Pengumuman rencana pembebasan Ba’asyir menuai kontroversi. Kelompok pro-pemerintah menyatakan bahwa rencana pembebasan Ba’asyir berbasis kemanusiaan. Hal ini dikonfirmasi oleh Jokowi sendiri dalam pernyataannya pada Jumat (18/1), “Ya, yang pertama memang alasan kemanusiaan. Artinya beliau kan sudah sepuh, ya pertimbangannya kemanusiaan.” Australia melayangkan protes, mengingat 88 orang Australia meninggal pada pengeboman Bali tahun 2002, yang tak dihiraukan Indonesia. Protes juga datang dari dalam negeri; kebanyakan menitikberatkan pada proses hukum yang dianggap masih bercelah di sana-sini.

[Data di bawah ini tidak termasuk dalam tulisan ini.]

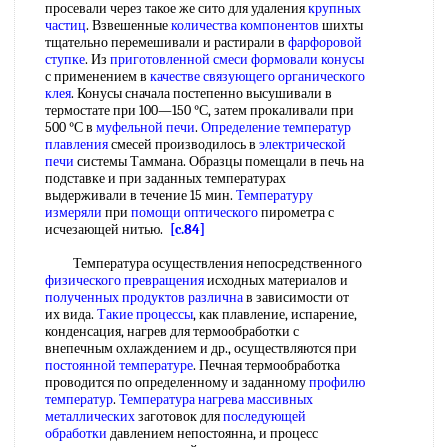
просевали через такое же сито для удаления
крупных
частиц
. Взвешенные
количества компонентов
шихты
тщательно перемешивали и растирали в
фарфоровой
ступке
. Из
приготовленной смеси
формовали конусы
с применением в
качестве связующего
органического
клея
. Конусы сначала постепенно высушивали в
термостате при 100—150 °С, затем прокаливали при
500 °С в
муфельной печи
.
Определение температур
плавления
смесей производилось в
электрической
печи
системы Таммана. Образцы помещали в печь на
подставке и при заданных температурах
выдерживали в течение 15 мин.
Температуру
измеряли
при
помощи оптического
пирометра с
исчезающей нитью.
[c.84]
Температура осуществления непосредственного
физического превращения
исходных материалов и
полученных продуктов различна
в зависимости от
их вида.
Такие процессы
, как плавление, испарение,
конденсация, нагрев для термообработки с
внепечным охлаждением и др., осуществляются при
постоянной температуре
. Печная термообработка
проводится по определенному и заданному
профилю
температур
.
Температура нагрева
массивных
металлических
заготовок для
последующей
обработки
давлением непостоянна, и процесс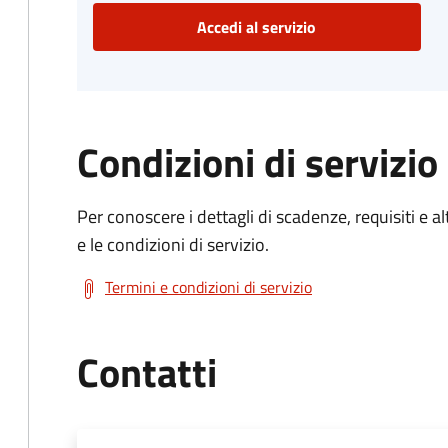
Accedi al servizio
Condizioni di servizio
Per conoscere i dettagli di scadenze, requisiti e al
e le condizioni di servizio.
Termini e condizioni di servizio
Contatti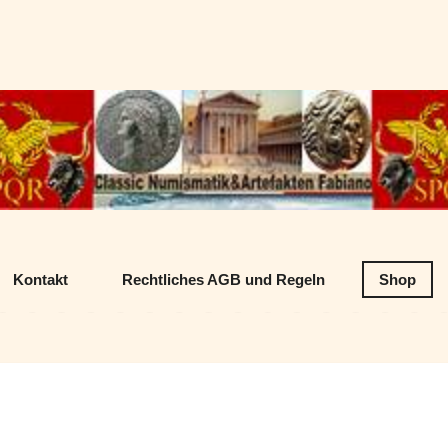
Datenschutz
Classic Numism
Kontakt
Rechtliches AGB und Regeln
Shop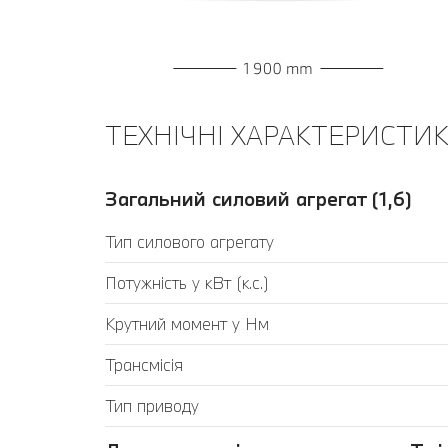
ТЕХНІЧНІ ХАРАКТЕРИСТИКИ
Загальний силовий агрегат (1,6)
Тип силового агрегату
Потужність у кВт (к.с.)
Крутний момент у Нм
Трансмісія
Тип приводу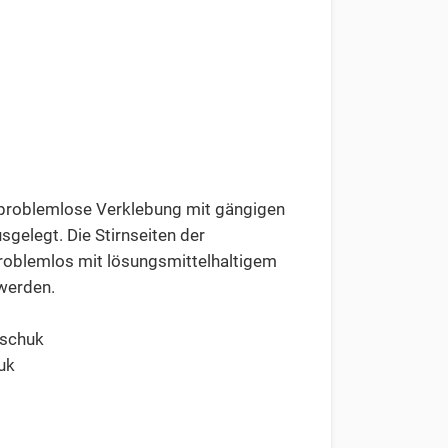
e problemlose Verklebung mit gängigen
sgelegt. Die Stirnseiten der
roblemlos mit lösungsmittelhaltigem
 werden.
tschuk
uk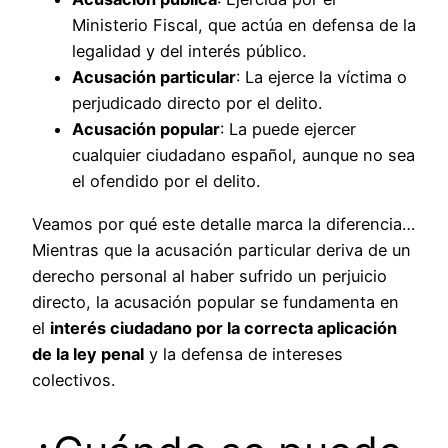
Ministerio Fiscal, que actúa en defensa de la
legalidad y del interés público.
Acusación particular
: La ejerce la víctima o
perjudicado directo por el delito.
Acusación popular
: La puede ejercer
cualquier ciudadano español, aunque no sea
el ofendido por el delito.
Veamos por qué este detalle marca la diferencia…
Mientras que la acusación particular deriva de un
derecho personal al haber sufrido un perjuicio
directo, la acusación popular se fundamenta en
el
interés ciudadano por la correcta aplicación
de la ley penal
y la defensa de intereses
colectivos.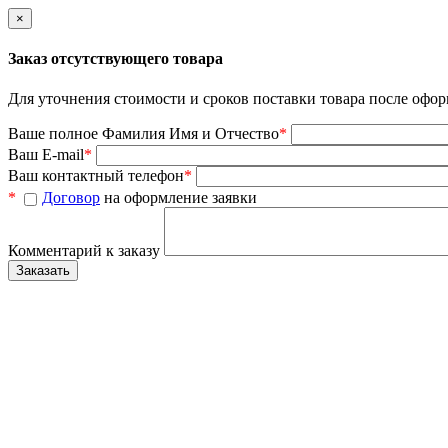
×
Заказ отсутствующего товара
Для уточнения стоимости и сроков поставки товара после офор
Ваше полное Фамилия Имя и Отчество
*
Ваш E-mail
*
Ваш контактный телефон
*
*
Договор
на оформление заявки
Комментарий к заказу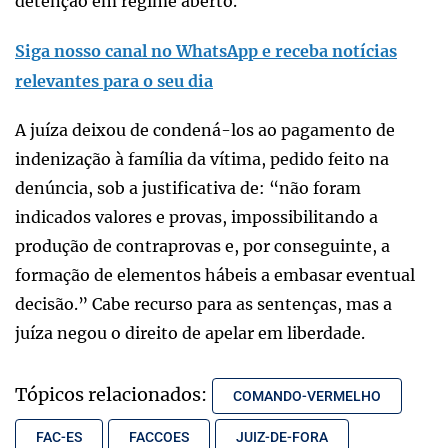
detenção em regime aberto.
Siga nosso canal no WhatsApp e receba notícias
relevantes para o seu dia
A juíza deixou de condená-los ao pagamento de
indenização à família da vítima, pedido feito na
denúncia, sob a justificativa de: “não foram
indicados valores e provas, impossibilitando a
produção de contraprovas e, por conseguinte, a
formação de elementos hábeis a embasar eventual
decisão.” Cabe recurso para as sentenças, mas a
juíza negou o direito de apelar em liberdade.
Tópicos relacionados:
COMANDO-VERMELHO
FAC-ES
FACCOES
JUIZ-DE-FORA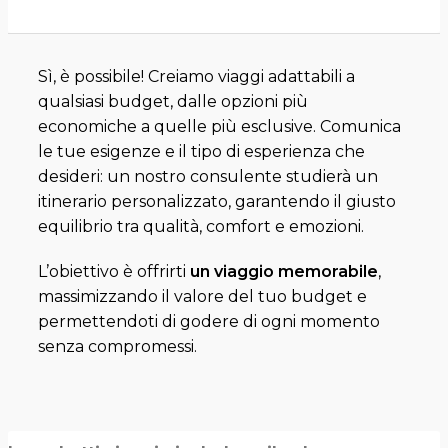
Sì, è possibile! Creiamo viaggi adattabili a
qualsiasi budget, dalle opzioni più
economiche a quelle più esclusive. Comunica
le tue esigenze e il tipo di esperienza che
desideri: un nostro consulente studierà un
itinerario personalizzato, garantendo il giusto
equilibrio tra qualità, comfort e emozioni.
L’obiettivo è offrirti
un viaggio memorabile
,
massimizzando il valore del tuo budget e
permettendoti di godere di ogni momento
senza compromessi.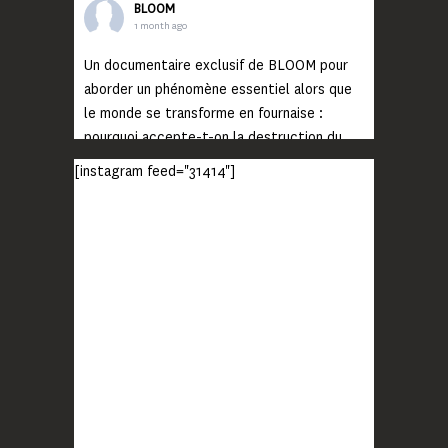
BLOOM
1 month ago
Un documentaire exclusif de BLOOM pour
aborder un phénomène essentiel alors que
le monde se transforme en fournaise :
pourquoi accepte-t-on la destruction du
monde ?
[instagram feed="31414"]
Lisez jusqu’au bout et rendez-vous sur
notre chaîne Youtube (lien en bio) pour
découvrir un film qui génèrera deux choses
importantes : des conversations
interrogeant votre mémoire et celle de vos
proches, et la conscience de tout
...
Voir plus
Photo
BLOOM
2 months ago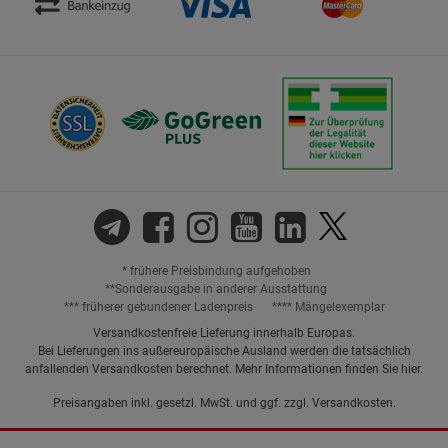
* frühere Preisbindung aufgehoben
**Sonderausgabe in anderer Ausstattung
*** früherer gebundener Ladenpreis
**** Mängelexemplar
Versandkostenfreie Lieferung innerhalb Europas.
Bei Lieferungen ins außereuropäische Ausland werden die tatsächlich
anfallenden Versandkosten berechnet. Mehr Informationen finden Sie
hier
.
Preisangaben inkl. gesetzl. MwSt. und ggf. zzgl.
Versandkosten.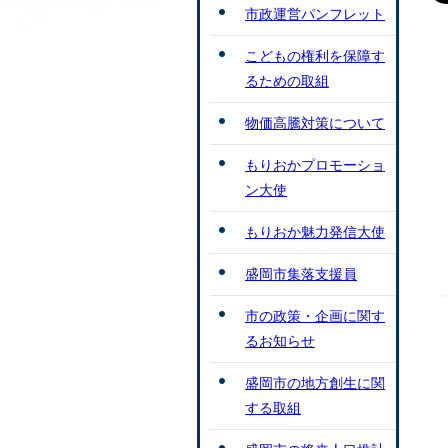
市政運営パンフレット
こどもの権利を保障す
るための取組
物価高騰対策について
もりおかプロモーショ
ン大使
もりおか魅力発信大使
盛岡市集落支援員
市の政策・企画に関す
るお知らせ
盛岡市の地方創生に関
する取組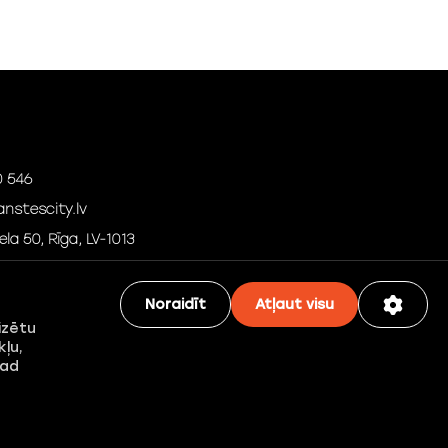
0 546
nstescity.lv
la 50, Rīga, LV-1013
Noraidīt
Atļaut visu
izētu
kļu,
kad
Sertificētas ēkas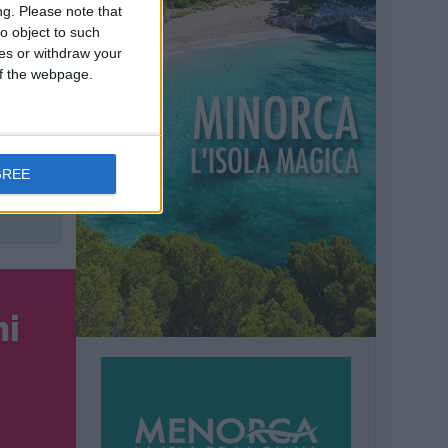
a gente
ng.
Please note that
o object to such
irare,
ces or withdraw your
 of the webpage.
etro.
i su
GREE
✔
ni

Beberapa kritik, dari dalam maupun luar negeri, merasa ada yang janggal dengan rencana pembebasan Ba’asyir—yang diumumkan tiga bulan sebelum Pemilu Presiden 2019. Guntur Romli, juru bicara Partai Solidaritas Indonesia (PSI) yang notabene adalah salah satu partai pendukung paslon Jokowi-Amin pada Pilpres 2019 nanti, menduga bahwa ada kaitan antara rencana pembebasan Ba’asyir dengan pembebasan BTP. Romli menduga bahwa alasan utama pembebasan Baasyir adalah kondisi kesehatannya yang menurun dan dikhawatirkan meninggal sebelum masa tahanannya selesai. Meninggalnya Ba’asyir dalam penjara dan bebasnya BTP dengan remisi yang disetujui oleh Presiden Jokowi dapat digunakan oleh pihak-pihak oposisi untuk memperkuat narasi bahwa Jokowi anti-Islam. Hal ini dapat membuatnya kehilangan suara para konservatif Islam, suara yang diduga dicoba diraih oleh Jokowi dengan memilih Ma’ruf Amin sebagai calon wakil presidennya. Dengan pupusnya harapan pembebasan awal Ba’asyir—setelah ia menolak menandatangani ikrar untuk setia pada Pancasila—muncul pertanyaan baru; langkah apa lagi yang akan diambil Jokowi untuk mengamankan kursi presiden pada Pemilu 2019?